You can use it in similar way to understand data about other vaccines:
* `DTP3.csv`: the percentage of 1-year-olds who have received three doses of the combined **diphtheria, tetanus toxoid and pertussis vaccine** in a given year.
* `HepB3.csv`: the percentage of 1-year-olds who have received three doses of **hepatitis B vaccine** in a given year. 
* `Hib3.csv`: the percentage of 1-year-olds who have received three doses of **Haemophilus influenzae type B vaccine** in a given year.
* `MCV1.csv`: the percentage of children under 1 year of age who have received at least one dose of **measles-containing vaccine** in a given year. For countries recommending the first dose of measles vaccine in children over 12 months of age, the indicator is calculated as the proportion of children less than 12-23 months of age receiving one dose of measles-containing vaccine. 

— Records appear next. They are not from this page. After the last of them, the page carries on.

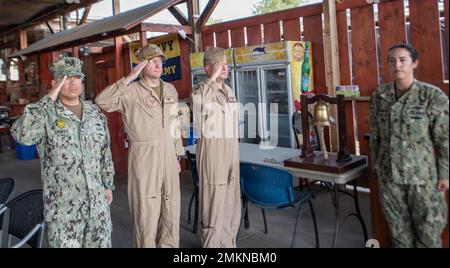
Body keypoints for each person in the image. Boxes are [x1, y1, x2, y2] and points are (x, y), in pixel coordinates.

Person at [11, 56, 115, 248]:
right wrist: (48, 98)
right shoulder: (45, 114)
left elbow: (104, 153)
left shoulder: (95, 114)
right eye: (65, 78)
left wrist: (107, 184)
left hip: (97, 208)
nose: (73, 82)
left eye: (76, 77)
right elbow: (22, 135)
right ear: (54, 83)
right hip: (63, 211)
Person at [95, 44, 183, 248]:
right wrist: (129, 77)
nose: (157, 64)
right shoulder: (130, 91)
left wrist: (177, 156)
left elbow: (175, 124)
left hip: (169, 157)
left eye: (160, 61)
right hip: (144, 157)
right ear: (141, 65)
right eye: (151, 61)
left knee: (171, 209)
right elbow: (102, 101)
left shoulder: (170, 89)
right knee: (146, 212)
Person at [369, 43, 449, 248]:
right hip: (390, 179)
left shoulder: (431, 96)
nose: (397, 65)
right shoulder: (380, 96)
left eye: (403, 59)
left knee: (429, 235)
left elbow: (445, 138)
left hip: (423, 179)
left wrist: (445, 174)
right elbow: (376, 136)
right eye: (392, 60)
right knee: (399, 235)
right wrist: (377, 167)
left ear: (414, 63)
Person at [190, 46, 241, 248]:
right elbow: (197, 101)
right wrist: (211, 80)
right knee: (214, 200)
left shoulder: (228, 90)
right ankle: (211, 245)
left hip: (231, 149)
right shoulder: (201, 89)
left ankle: (228, 244)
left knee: (231, 198)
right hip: (213, 150)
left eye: (226, 64)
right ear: (207, 68)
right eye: (219, 65)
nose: (224, 68)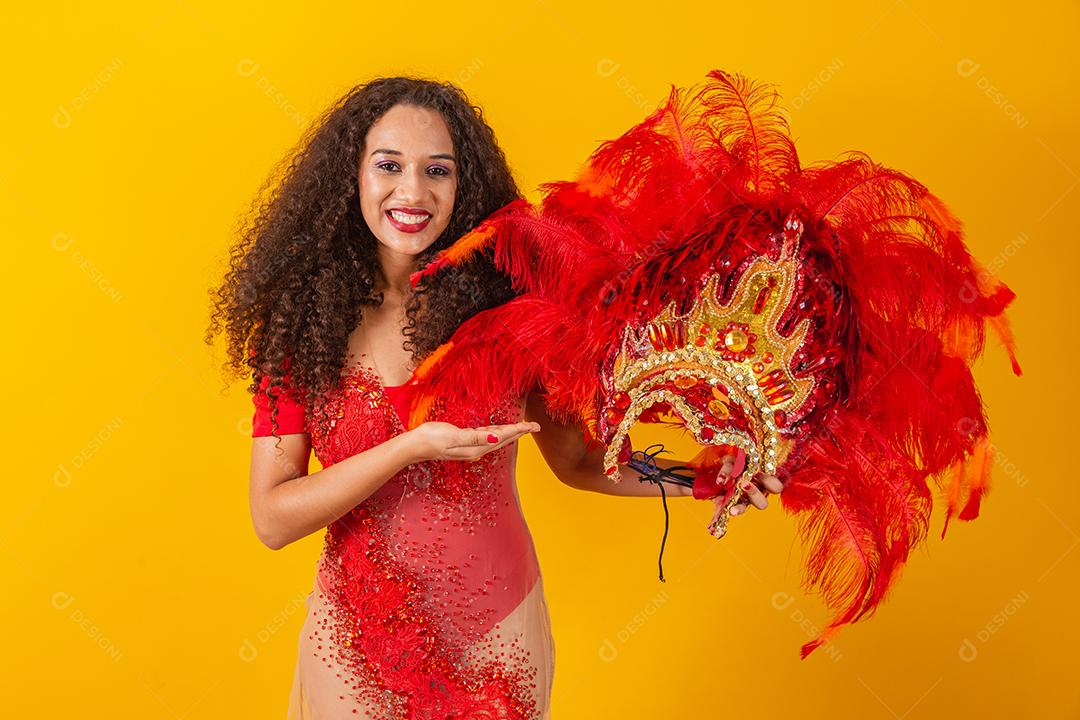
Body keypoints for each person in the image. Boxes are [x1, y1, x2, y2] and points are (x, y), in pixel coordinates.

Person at [208, 76, 779, 720]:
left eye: (439, 171)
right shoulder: (301, 325)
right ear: (351, 177)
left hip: (498, 638)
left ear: (465, 186)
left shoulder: (512, 305)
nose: (413, 192)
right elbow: (273, 518)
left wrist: (698, 475)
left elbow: (579, 461)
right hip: (355, 646)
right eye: (389, 166)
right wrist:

* `MCV2.csv`: the percentage of children who have received two doses of **measles containing vaccine** (MCV2) in a given year, according to the nationally recommended schedule. 
* `PAB.csv`: the proportion of neonates in a given year that can be considered as having been protected against **tetanus** as a result of maternal immunization. 
* `PCV3.csv`: the percentage of 1-year-olds who have received three doses of **pneumococcal conjugate vaccine** (PCV3) in a given year. 
* `Pol3.csv`: the percentage of 1-year-olds who have received three doses of **polio vaccine** in a given year. 
* `ROTAC.csv`: the percentage of surviving infants who received the final recommended dose of **rotavirus vaccine**, which can be either the 2nd or the 3rd dose depending on the vaccine in a given year.